=== Texto de origen ===

Antes de nosotros habían dos pacientes caninos. Uno era una perra que para sus 4 meses ya era bastante grande. Una loca adorable que sólo quería saltarle encima a todo el mundo y lamerlo. De pelo brillante, ojos vivaces, sólo iba por sus vacunas. Era la imagen misma de la felicidad. Y cómo no, si sus dueños la habían rescatado de la calle cuando era una bola apelmazada, unos meses antes. Así valoran los quiltros el amor. El ya no pasar hambre, soledad ni frío.

Pero el otro perro no podía ofrecer más contraste.

Echado en una caja grande de frutas, yacía un cocker… o lo que quedaba de él. Pese al chaleco que tenía puesto y a que la consulta estaba calefaccionada, temblaba en pequeñas convulsiones. Estaba inconsciente, o muy cercano a ello. La oreja, la tenía destruída.

No nos costó entablar conversación con su dueña, una señora de mediana edad que sólo lo miraba con cara de contricción. Necesitaba hablar.

===

• _Consigna_: Reproduce sin cambios el pasaje del texto sobre los perros en la consulta que comienza en "Pero el otro" y termina en "contricción. Necesitaba hablar.". Las filas no hacen falta para resolver esto.

=== Datos disponibles ===

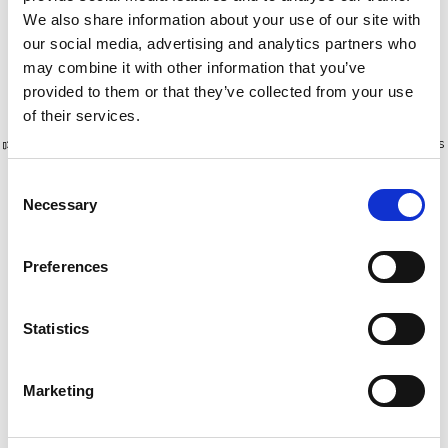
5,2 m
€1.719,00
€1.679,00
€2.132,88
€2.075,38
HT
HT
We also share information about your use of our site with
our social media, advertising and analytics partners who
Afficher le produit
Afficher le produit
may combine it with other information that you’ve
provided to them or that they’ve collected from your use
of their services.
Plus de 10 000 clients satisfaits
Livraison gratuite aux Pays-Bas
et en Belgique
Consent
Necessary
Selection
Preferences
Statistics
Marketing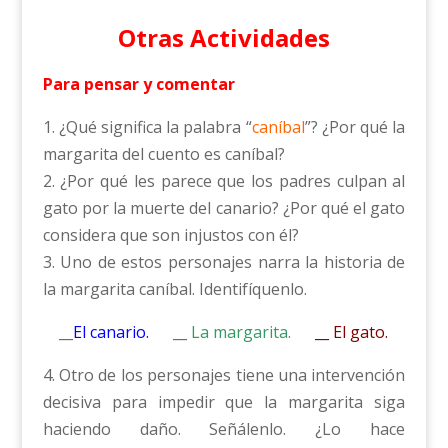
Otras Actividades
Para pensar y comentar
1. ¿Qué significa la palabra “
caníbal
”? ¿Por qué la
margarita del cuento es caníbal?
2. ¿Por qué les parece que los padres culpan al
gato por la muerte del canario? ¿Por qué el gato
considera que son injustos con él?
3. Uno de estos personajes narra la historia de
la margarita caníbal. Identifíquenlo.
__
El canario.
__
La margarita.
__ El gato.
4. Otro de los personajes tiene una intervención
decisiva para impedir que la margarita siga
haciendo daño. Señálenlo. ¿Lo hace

===
=== Datos disponibles ===

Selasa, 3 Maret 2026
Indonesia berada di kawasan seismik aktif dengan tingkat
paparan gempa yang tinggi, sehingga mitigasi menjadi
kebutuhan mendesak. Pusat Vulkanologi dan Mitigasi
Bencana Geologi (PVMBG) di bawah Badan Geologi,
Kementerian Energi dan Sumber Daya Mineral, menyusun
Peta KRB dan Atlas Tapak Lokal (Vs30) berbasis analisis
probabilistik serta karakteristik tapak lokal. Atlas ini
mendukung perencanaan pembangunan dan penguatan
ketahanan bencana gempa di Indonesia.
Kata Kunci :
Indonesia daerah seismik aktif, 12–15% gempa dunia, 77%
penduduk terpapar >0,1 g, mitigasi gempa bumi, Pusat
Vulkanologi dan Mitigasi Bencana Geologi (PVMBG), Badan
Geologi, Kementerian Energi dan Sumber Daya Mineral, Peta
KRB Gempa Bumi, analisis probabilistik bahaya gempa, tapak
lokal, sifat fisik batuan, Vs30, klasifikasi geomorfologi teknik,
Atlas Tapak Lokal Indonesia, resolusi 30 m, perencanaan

===
=== Datos disponibles ===

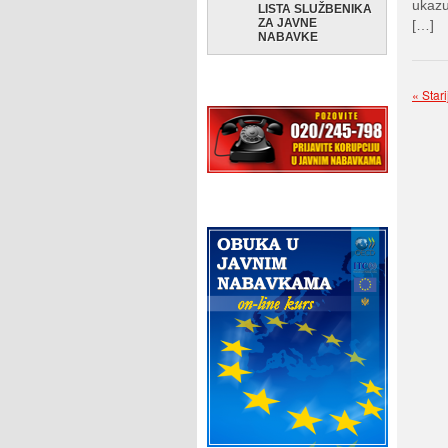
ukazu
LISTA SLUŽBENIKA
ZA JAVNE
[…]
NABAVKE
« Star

===

• _Tu respuesta_:
Pero el otro perro no podía ofrecer más contraste.

Echado en una caja grande de frutas, yacía un cocker… o lo que quedaba de él. Pese al chaleco que tenía puesto y a que la consulta estaba calefaccionada, temblaba en pequeñas convulsiones. Estaba inconsciente, o muy cercano a ello. La oreja, la tenía destruída.

No nos costó entablar conversación con su dueña, una señora de mediana edad que sólo lo miraba con cara de contricción. Necesitaba hablar.